Каждому свое. Каждый сам перед собой отвечает. Я поступаю так, как мне поступать легче. Мне гораздо проще пива с креветками купить за деньги. Чисто теоретически я допускаю, что кому-то на свете может однажды стать так плохо и одиноко, что захочется купить раба на пару часов. Не знаю, не уверен. Или мне еще никогда в жизни не было так плохо, как тому гипотетическому человеку, или мозги у меня неправильно устроены. По-моему, лучше пива с друзьями выпить. Друзья, конечно, всегда за пиво заплатят, если совсем плохо. Но мне больше нравится, когда каждый сам за себя платит или когда я плачу за все.
А если нет у человека друзей? И денег на пиво у человека нет? Как быть тогда? Сложно себе представить такое. Убогий это человек получается, ущербный какой-то. Хоть один друг у каждого есть. Или не у каждого? Лично я таких людей не встречал, чтобы совсем без друзей были. Даже у самых плохих людей были друзья. А если все-таки? Если задуматься и решить вопрос одиночества на правительственном уровне. Выделить ему деньги на пиво законом, одобренным парламентом. Или прямо пивом ему выделить. От пивзавода, безвозмездно и благотворительно. Но тогда и друга ему придется выделять.
Только вопрос: друга где взять для убогого? В парламенте? На пивзаводе? Или прямо-таки сразу из анонимных алкоголиков?
Мое тело
У меня хорошее тело. Нормальное. Мне подходит. К чему рассуждать, колебаться? Другого тела у меня все равно нет и не будет. Приходится жить с этим. Оно меня устраивает, тело. Нет, на самом деле, я не шучу. Можно было бы пожаловаться – наверное, бывают тела и получше, но я не буду. Мое тело работает, грех жаловаться.
Я парализован. Ноги не ходят. Зачем человеку ноги? Иметь здоровые крепкие ноги очень удобно. Ноги много для чего в жизни нужны, но если отбросить все неважное и не совсем значимое, то получается, что ноги человеку нужны главным образом для того, чтобы приближаться к другим людям. Есть люди с ногами и без ног, одни не хотят приближаться к другим, другие используют ноги только затем, чтобы стать выше. Это жаль.

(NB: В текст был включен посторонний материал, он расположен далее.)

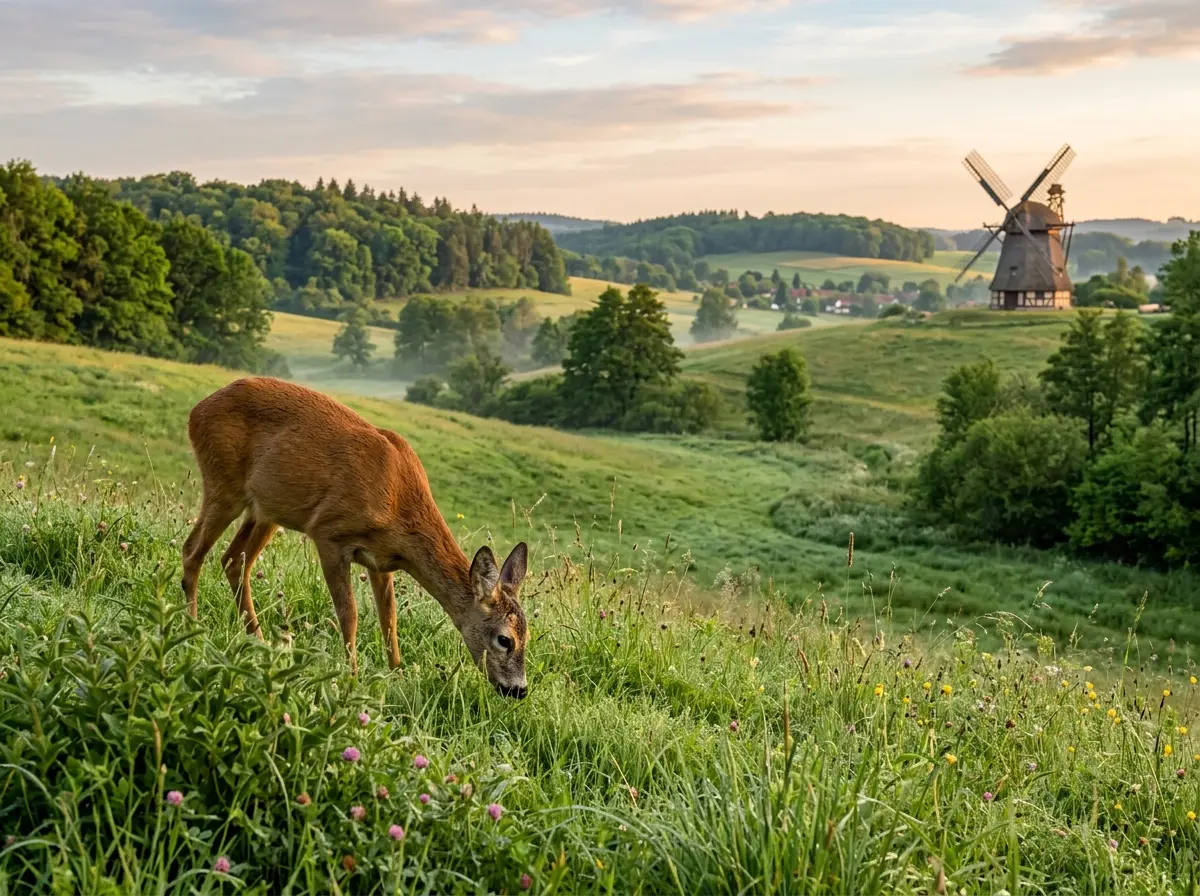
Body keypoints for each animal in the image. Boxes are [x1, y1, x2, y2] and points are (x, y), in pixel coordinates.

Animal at [180, 376, 530, 698]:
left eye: (527, 635)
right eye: (504, 639)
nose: (519, 690)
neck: (399, 501)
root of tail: (197, 410)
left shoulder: (381, 562)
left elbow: (389, 620)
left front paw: (397, 674)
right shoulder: (328, 533)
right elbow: (349, 615)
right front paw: (351, 678)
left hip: (265, 510)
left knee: (232, 561)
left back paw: (261, 644)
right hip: (224, 484)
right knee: (192, 550)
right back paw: (192, 632)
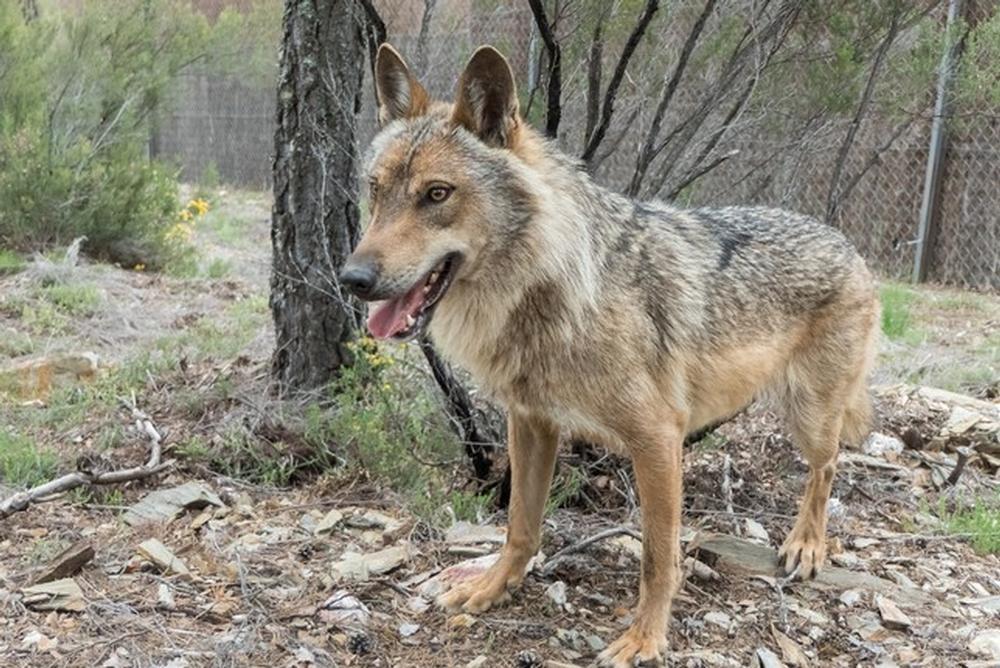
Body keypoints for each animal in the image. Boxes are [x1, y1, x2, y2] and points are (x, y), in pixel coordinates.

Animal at [340, 44, 880, 664]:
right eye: (375, 189)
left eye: (436, 194)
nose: (353, 279)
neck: (555, 291)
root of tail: (847, 242)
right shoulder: (530, 422)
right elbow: (520, 525)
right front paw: (493, 586)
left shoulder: (658, 440)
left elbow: (657, 558)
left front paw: (645, 638)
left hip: (809, 416)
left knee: (827, 466)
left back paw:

Мои руки работают очень и очень плохо. Кисти рук никуда не годятся, но локти и плечи помогают мне ползать. Умение ползать – одно из наиважнейших моих качеств. При помощи рук я самостоятельно могу переползти с коляски на кровать и из кровати в коляску. Это очень важное для меня умение. Моя инвалидная коляска приближает меня к людям. Еще я печатаю руками. Мои буквы приближают меня к людям гораздо ближе, чем колеса коляски. Джойстиком коляски и клавишами компьютера я преодолеваю расстояние между собой и внешним миром. Я касаюсь мира руками, стремлюсь к окружающему пространству, к солнцу и свету. Иногда руки используют для того, чтобы отпихивать друг друга, отталкивая соперников от места перед кормушкой. Это жаль.